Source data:
==*==
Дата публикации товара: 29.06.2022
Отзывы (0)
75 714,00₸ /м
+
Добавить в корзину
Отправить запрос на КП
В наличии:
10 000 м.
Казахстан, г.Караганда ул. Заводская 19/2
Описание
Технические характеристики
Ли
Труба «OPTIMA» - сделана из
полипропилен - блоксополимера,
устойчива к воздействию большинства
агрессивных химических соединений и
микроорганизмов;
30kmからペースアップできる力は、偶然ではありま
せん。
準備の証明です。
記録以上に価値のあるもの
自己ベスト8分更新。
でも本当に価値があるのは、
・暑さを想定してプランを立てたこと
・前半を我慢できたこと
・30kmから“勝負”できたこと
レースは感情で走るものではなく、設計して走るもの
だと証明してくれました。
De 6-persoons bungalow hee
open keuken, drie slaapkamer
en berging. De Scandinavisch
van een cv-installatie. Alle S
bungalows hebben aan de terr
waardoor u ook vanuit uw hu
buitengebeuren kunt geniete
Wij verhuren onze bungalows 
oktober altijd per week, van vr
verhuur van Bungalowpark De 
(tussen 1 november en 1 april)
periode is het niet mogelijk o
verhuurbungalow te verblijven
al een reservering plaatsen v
==*==
= Action item =
Type out the entries exactly as they appear above.

= Problem solution =
Дата публикации товара: 29.06.2022
Отзывы (0)
75 714,00₸ /м
+
Добавить в корзину
Отправить запрос на КП
В наличии:
10 000 м.
Казахстан, г.Караганда ул. Заводская 19/2
Описание
Технические характеристики
Ли
Труба «OPTIMA» - сделана из
полипропилен - блоксополимера,
устойчива к воздействию большинства
агрессивных химических соединений и
микроорганизмов;
30kmからペースアップできる力は、偶然ではありま
せん。
準備の証明です。
記録以上に価値のあるもの
自己ベスト8分更新。
でも本当に価値があるのは、
・暑さを想定してプランを立てたこと
・前半を我慢できたこと
・30kmから“勝負”できたこと
レースは感情で走るものではなく、設計して走るもの
だと証明してくれました。
De 6-persoons bungalow hee
open keuken, drie slaapkamer
en berging. De Scandinavisch
van een cv-installatie. Alle S
bungalows hebben aan de terr
waardoor u ook vanuit uw hu
buitengebeuren kunt geniete
Wij verhuren onze bungalows 
oktober altijd per week, van vr
verhuur van Bungalowpark De 
(tussen 1 november en 1 april)
periode is het niet mogelijk o
verhuurbungalow te verblijven
al een reservering plaatsen v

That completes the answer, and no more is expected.